O excêntrico prefeito de Cidade do México se fortalece como presidenciável após denúncias que quase o derrubaram

López consolida favoritismo após crise

FABIANO MAISONNAVE
ENVIADO ESPECIAL À CIDADE DO MÉXICO

Desde que assumiu a Prefeitura da Cidade do México, em 2000, o esquerdista Andrés Manuel López Obrador concede diariamente uma entrevista coletiva no Palácio do Governo. Tão raro quanto a freqüência é o horário estabelecido para o encontro com os jornalistas: 6h30.
Na última terça-feira, a reportagem da Folha e mais 30 colegas madrugadores da imprensa mexicana lotavam a pequena sala destinada às entrevistas, dentro do Palácio de Governo, na histórica praça Zócalo, centro da capital.
Caminhando rapidamente, López, 51, terno impecável e cabelo cuidadosamente penteado, chega à sala e logo começa a responder às perguntas, gritadas pelos jornalistas como se estivessem dando lances num leilão.
Naquele dia, e provavelmente durante todo o mês de abril, López não ouviu nenhuma pergunta sobre a sua administração ao longo dos 40 minutos da coletiva, apesar de governar a maior cidade da América Latina. A entrevista não era com o prefeito da Cidade do México. Estava ali o líder mais popular do país, favorito para as eleições presidenciais do ainda distante 2 de julho de 2006, e que, dias atrás, conseguira reverter um processo político que o ameaçava colocar na cadeia e tirá-lo da disputa presidencial.
Vários jornalistas queriam detalhes antecipados do encontro marcado para anteontem à noite com o presidente Vicente Fox. Também houve perguntas sobre quando ele se desincompatibilizaria do cargo para disputar as prévias do seu partido, o PRD (Partido da Revolução Democrática).

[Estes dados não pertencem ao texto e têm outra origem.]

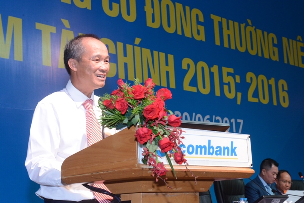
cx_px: 152
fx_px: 591
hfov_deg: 28.8
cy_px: 102
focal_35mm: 70
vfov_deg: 19.5
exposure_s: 1/60
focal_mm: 70
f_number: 9
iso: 4000
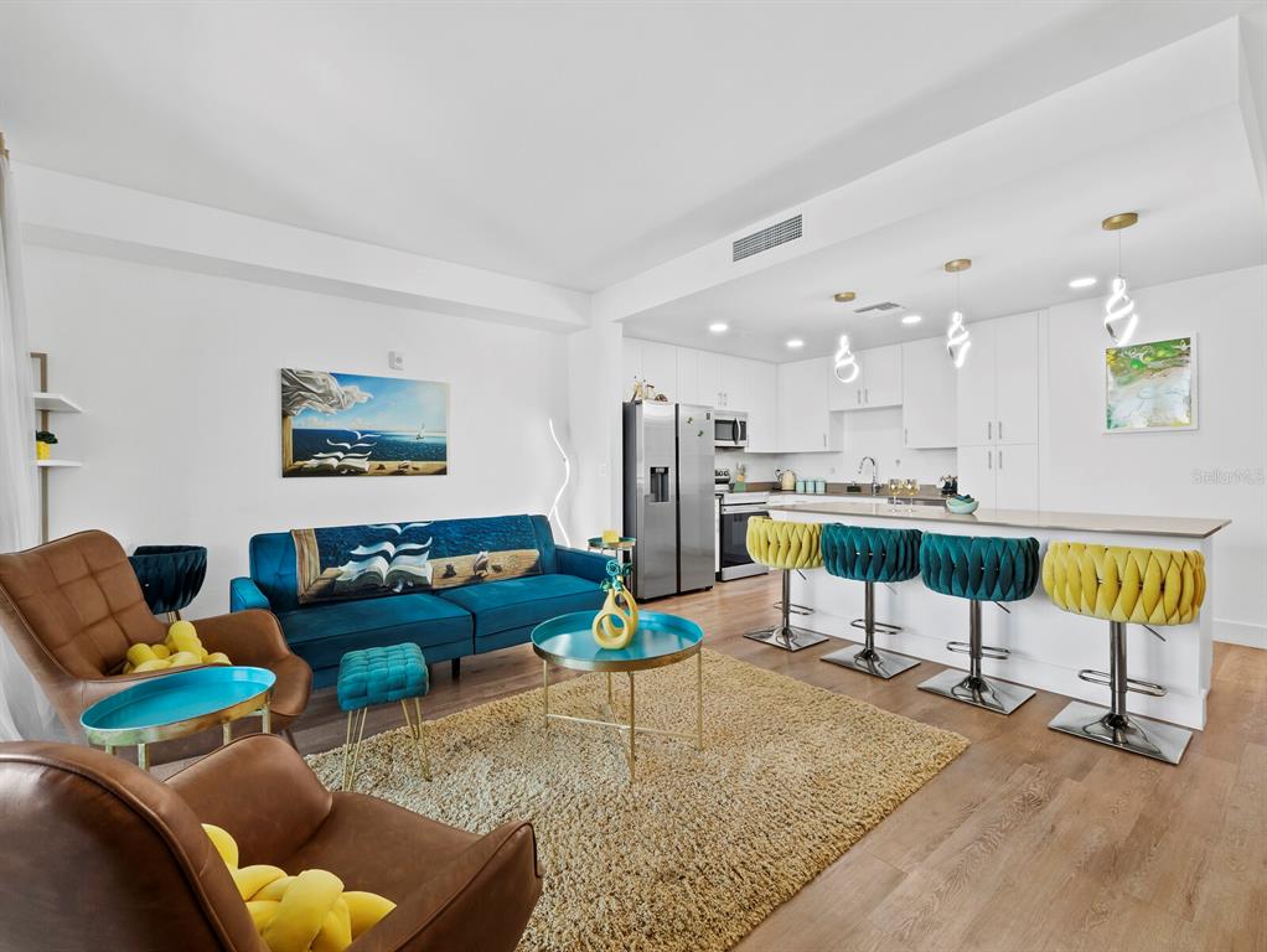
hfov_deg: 102.0
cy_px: 476
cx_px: 634
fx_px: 513
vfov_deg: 85.7
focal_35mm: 14
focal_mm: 7
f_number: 11
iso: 400
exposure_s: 1/2.5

Considerada uma excentricidade do ex-prefeito, a "mañanera" foi uma das principais armas de López nos meses em que se arrastou a crise política, iniciada em 17 de maio do ano passado, quando a Procuradoria Geral da República pediu à Câmara dos Deputados sua perda da imunidade para poder processá-lo criminalmente.

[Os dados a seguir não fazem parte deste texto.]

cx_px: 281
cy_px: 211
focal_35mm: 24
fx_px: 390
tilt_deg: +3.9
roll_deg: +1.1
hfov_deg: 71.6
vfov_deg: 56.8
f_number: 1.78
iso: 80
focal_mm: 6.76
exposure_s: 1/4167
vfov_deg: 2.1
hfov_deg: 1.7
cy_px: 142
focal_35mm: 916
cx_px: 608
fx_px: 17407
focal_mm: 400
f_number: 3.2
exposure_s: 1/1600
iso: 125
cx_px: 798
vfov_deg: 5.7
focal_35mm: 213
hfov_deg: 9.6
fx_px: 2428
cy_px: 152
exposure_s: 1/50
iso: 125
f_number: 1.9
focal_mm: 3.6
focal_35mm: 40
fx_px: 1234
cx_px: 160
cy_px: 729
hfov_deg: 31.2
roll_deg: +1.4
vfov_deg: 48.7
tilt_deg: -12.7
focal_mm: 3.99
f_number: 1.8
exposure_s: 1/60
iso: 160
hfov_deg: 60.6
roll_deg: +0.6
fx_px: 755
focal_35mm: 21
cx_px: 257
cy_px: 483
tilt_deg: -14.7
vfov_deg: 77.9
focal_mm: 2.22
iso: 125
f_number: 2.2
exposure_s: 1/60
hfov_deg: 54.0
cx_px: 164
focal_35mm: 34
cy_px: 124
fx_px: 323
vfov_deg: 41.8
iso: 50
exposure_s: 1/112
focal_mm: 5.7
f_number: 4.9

"Pessoalmente, ele conversa normalmente. Para a imprensa, fala muito devagar, porque pensa duas, três vezes", disse à Folha o analista político Lorenzo Meyer. "Não conheço ninguém que dê coletivas diárias. Mas, como estava sob ataque, elas faziam sentido. Era uma guerra de guerrilhas, e ele era o guerrilheiro na notícia."
A crise atingiu o ápice no início de abril, quando López, acusado de desobedecer a uma ordem judicial ao construir uma pequena via de acesso na periferia da cidade, perdeu a imunidade após um acordo na Câmara entre o tradicional PRI, que governou o país por quase todo o século passado, e o PAN, do presidente Fox.
Criticada dentro e fora do país, a decisão provocou uma rápida reação de López. Em entrevistas, comparou-se a Gandhi e a Martin Luther King e disse que faria a campanha de dentro da cadeia.
Mas a grande demonstração foi quando o prefeito conseguiu reunir na praça Zócalo cerca de 1 milhão de pessoas no dia 24 de abril, na maior manifestação realizada nos últimos anos no país.
Após defender o processo dizendo que "no México ninguém está acima da lei", Fox, acuado e sob pressão, aceitou a demissão do procurador-geral Rafael Macedo de la Concha, principal impulsionador do processo contra López. No lugar, nomeou Daniel Cabeza de Vaca com a incumbência de encerrá-lo -ou seja, desfazer tudo o que o antecessor fizera.
Tentando encerrar de vez o caso, Fox recebeu López para uma reunião a sós. Na saída da conversa, que durou 20 minutos, o prefeito disse que expressou a Fox sua disposição para "contribuir para que as eleições de 2006 sejam livres, limpas e em paz". Fox não havia se pronunciado até o fechamento desta edição.
"Todos os partidos perderam nesse processo", afirma o analista Gabriel Guerra. "O que menos perdeu foi o PRD, pois mostra que tem um certo nível de ordem e coesão. Isso, para qualquer partido político de esquerda na América Latina, já é uma grande vantagem. Segundo, López demonstrou um poder muito importante de convocação. Terceiro, conseguiu manter a ordem na mobilização. Isso foi muito importante para sua imagem em muitos setores de classe média alta".
López saiu da crise com uma popularidade ainda maior e lidera todas as pesquisas de intenção de votos. Para analistas, não é suficiente. O PRD, fundado em 1989, ainda tem pouca penetração, e o PRI voltou a ganhar espaço nos Estados. Apesar da confusão, a campanha está só começando.